Request: Turn the lines from the start of the material through the line containing "实现 GitOps 工作流" into a JSON list of strings, one string per line, with blank lines left out.

· · · · ·

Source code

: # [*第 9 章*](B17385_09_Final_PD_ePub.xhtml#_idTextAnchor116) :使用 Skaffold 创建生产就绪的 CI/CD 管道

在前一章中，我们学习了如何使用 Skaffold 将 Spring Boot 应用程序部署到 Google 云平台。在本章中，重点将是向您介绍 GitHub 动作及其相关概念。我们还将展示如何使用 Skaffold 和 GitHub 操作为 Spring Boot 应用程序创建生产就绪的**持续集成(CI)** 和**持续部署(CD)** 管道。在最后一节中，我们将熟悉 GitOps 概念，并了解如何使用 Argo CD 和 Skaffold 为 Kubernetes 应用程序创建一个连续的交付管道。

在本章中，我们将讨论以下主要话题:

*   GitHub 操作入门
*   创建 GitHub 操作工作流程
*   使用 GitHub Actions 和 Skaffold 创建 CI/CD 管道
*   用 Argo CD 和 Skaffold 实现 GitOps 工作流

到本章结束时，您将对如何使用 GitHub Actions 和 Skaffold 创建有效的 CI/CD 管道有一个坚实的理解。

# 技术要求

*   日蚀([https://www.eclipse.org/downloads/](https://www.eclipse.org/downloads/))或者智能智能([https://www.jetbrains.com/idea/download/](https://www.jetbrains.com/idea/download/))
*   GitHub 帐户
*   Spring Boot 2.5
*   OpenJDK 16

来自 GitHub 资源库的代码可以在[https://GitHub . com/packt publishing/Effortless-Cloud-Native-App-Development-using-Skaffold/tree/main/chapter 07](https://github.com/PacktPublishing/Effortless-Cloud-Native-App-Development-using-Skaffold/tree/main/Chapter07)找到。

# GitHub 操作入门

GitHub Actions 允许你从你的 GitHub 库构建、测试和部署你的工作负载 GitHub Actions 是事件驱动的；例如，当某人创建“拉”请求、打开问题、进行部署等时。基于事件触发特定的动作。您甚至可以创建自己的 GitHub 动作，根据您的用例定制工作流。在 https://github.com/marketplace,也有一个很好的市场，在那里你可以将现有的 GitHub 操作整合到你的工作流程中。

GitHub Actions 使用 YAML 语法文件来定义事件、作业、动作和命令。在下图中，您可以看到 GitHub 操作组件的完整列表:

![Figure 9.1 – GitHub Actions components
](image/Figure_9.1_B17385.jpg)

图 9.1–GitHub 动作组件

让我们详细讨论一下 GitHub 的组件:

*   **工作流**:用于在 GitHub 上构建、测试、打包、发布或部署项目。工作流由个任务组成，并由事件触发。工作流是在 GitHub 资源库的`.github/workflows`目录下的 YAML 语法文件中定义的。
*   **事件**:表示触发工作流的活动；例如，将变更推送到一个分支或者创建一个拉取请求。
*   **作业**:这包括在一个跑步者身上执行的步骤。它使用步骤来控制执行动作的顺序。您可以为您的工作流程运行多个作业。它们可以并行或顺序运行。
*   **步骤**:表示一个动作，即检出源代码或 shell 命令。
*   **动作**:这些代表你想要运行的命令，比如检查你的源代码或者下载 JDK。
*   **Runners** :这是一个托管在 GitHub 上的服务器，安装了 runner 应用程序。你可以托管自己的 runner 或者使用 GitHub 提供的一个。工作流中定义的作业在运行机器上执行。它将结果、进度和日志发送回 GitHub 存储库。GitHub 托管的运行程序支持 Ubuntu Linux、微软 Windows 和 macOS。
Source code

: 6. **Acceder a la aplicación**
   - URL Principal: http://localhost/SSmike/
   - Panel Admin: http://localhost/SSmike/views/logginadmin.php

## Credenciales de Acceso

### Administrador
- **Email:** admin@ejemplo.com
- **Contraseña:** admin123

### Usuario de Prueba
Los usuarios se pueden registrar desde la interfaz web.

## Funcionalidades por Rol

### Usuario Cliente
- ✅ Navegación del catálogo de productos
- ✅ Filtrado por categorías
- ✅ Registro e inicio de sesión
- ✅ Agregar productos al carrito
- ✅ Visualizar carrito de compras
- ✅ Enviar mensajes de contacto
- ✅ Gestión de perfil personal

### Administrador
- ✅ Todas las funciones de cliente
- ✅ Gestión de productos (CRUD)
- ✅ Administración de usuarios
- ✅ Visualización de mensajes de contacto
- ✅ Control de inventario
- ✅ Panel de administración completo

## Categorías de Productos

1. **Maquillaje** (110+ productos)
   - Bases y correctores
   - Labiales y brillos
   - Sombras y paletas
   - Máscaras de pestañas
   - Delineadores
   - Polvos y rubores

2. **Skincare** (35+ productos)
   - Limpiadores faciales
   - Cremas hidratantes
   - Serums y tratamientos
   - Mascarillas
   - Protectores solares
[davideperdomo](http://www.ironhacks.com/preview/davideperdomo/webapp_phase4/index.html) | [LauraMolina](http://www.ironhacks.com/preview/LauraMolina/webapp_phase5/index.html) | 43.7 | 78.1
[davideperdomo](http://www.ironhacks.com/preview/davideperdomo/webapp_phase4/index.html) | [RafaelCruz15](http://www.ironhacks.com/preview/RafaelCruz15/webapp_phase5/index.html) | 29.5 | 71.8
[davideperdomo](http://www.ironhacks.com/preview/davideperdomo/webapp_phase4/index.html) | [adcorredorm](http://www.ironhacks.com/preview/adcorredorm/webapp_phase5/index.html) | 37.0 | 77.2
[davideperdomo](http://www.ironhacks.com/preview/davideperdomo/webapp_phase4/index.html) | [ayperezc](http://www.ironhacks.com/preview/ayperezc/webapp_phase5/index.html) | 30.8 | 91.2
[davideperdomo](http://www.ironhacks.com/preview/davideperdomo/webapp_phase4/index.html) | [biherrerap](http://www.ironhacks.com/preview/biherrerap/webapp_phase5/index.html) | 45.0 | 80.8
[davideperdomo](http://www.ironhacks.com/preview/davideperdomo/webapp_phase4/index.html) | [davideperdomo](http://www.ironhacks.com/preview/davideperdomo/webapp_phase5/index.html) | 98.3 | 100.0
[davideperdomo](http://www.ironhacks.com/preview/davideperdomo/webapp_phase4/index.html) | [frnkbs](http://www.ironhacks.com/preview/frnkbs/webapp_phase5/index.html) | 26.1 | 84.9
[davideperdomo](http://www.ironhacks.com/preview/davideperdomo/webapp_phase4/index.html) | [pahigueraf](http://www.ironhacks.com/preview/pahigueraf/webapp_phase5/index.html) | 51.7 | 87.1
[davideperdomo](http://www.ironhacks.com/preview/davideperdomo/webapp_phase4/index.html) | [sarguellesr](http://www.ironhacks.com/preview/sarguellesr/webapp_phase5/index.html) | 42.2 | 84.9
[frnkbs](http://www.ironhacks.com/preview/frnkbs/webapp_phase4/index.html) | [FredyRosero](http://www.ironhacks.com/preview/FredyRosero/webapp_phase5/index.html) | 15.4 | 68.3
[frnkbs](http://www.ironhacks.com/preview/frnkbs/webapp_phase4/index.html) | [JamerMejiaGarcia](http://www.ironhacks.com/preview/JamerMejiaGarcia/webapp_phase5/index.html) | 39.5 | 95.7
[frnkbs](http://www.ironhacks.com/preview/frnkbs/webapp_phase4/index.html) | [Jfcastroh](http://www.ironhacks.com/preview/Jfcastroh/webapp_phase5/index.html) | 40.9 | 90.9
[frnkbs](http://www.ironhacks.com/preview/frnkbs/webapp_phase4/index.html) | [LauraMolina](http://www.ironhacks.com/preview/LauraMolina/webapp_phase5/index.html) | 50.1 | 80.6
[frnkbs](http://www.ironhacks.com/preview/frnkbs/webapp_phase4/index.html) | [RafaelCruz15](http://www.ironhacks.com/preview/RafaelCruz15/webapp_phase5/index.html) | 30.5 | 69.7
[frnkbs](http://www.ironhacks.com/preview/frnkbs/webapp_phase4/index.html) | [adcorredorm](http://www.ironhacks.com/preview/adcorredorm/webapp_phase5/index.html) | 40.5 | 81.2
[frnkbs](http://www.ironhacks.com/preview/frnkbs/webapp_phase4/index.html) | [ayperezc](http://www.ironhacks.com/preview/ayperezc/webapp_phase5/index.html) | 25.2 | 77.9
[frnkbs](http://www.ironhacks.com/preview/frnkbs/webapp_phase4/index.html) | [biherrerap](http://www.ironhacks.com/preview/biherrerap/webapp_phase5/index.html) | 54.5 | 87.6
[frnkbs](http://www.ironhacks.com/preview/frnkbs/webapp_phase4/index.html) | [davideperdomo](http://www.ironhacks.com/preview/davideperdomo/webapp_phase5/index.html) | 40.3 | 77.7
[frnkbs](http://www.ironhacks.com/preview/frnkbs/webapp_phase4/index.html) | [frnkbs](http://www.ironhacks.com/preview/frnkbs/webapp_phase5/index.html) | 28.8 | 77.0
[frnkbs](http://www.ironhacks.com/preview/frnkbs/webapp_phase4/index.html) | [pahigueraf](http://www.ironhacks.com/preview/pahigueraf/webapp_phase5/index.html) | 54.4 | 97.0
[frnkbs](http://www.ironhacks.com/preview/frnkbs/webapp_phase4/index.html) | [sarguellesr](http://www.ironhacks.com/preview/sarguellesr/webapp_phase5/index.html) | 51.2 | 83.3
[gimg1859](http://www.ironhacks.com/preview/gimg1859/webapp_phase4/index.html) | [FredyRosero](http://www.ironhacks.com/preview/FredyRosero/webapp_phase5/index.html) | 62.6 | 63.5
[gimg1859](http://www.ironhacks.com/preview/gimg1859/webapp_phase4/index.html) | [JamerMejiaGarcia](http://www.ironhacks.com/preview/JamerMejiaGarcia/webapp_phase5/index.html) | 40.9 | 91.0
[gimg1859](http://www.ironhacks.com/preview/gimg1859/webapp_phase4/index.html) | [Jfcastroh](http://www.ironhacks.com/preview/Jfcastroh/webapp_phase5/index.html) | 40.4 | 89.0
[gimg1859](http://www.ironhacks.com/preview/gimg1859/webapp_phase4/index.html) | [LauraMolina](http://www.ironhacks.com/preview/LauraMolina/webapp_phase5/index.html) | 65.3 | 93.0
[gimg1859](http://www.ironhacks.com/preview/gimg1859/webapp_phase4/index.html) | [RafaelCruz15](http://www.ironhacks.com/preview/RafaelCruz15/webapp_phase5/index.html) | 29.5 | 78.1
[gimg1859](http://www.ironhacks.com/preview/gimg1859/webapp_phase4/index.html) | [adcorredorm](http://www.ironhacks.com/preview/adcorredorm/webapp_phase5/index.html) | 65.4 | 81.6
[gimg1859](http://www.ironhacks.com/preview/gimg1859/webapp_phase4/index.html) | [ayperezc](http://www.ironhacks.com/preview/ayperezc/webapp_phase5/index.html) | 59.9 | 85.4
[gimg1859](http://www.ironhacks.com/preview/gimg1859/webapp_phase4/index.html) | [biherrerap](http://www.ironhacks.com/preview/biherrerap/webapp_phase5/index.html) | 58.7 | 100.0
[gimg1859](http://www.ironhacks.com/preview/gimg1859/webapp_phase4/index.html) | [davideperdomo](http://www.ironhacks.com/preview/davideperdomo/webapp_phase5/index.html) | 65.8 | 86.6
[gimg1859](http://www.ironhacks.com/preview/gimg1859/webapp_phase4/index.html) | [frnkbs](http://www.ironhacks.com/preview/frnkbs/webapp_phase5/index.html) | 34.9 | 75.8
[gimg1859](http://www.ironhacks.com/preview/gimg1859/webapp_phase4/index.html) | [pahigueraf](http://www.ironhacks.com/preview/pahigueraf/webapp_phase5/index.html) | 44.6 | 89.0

· · · · ·

Solution for this problem:
[
  "Source code",
  ": # [*第 9 章*](B17385_09_Final_PD_ePub.xhtml#_idTextAnchor116) :使用 Skaffold 创建生产就绪的 CI/CD 管道",
  "在前一章中，我们学习了如何使用 Skaffold 将 Spring Boot 应用程序部署到 Google 云平台。在本章中，重点将是向您介绍 GitHub 动作及其相关概念。我们还将展示如何使用 Skaffold 和 GitHub 操作为 Spring Boot 应用程序创建生产就绪的**持续集成(CI)** 和**持续部署(CD)** 管道。在最后一节中，我们将熟悉 GitOps 概念，并了解如何使用 Argo CD 和 Skaffold 为 Kubernetes 应用程序创建一个连续的交付管道。",
  "在本章中，我们将讨论以下主要话题:",
  "*   GitHub 操作入门",
  "*   创建 GitHub 操作工作流程",
  "*   使用 GitHub Actions 和 Skaffold 创建 CI/CD 管道",
  "*   用 Argo CD 和 Skaffold 实现 GitOps 工作流"
]